A record of all meetings should be kept on the foster carers' file and one copy given to the foster carers. See Appendix 3: Foster Carers Supervision Record Form.

The supervision records will inform the Foster Carer’s review - see Review and Termination of Approval of Foster Carers Procedure.


3. Frequency of Supervision

Supervisory visits will take place at least once every six weeks, unless otherwise agreed with the supervising social worker’s line manager.

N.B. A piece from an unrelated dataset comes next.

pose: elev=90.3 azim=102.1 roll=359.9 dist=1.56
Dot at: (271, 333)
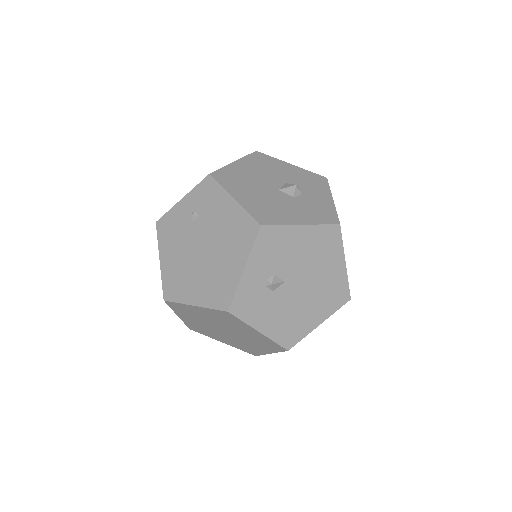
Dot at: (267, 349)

Additional visits may be made for the purposes of support (to the foster carer or any member of the foster family) with telephone contact at least every four weeks. 


4. Unannounced Visits

There should also be unannounced visits at least once a year. The main purpose of the unannounced visit will be to look at the home environment that a child is living in.

The unannounced visits will be undertaken by the foster carers' supervising social worker who will need to check:

  1. Who is in the home;
  2. Who is looking after the child;
  3. If the carer is not at home, what arrangements have been made for the care of the child.

If the foster carers are not at home, the supervising social worker should leave a note for the foster carers to say that (s)he has visited.

If the foster carers are not at home but the child is present and being looked after by someone else, the social worker should check the identity of that person but should not continue with the visit.

Unannounced visits should be recorded.

There should not ordinarily be a regular programme of unannounced visits without particular reason - for example if a foster carer is being closely monitored. In such an event the reason for such will be explained to the foster carer.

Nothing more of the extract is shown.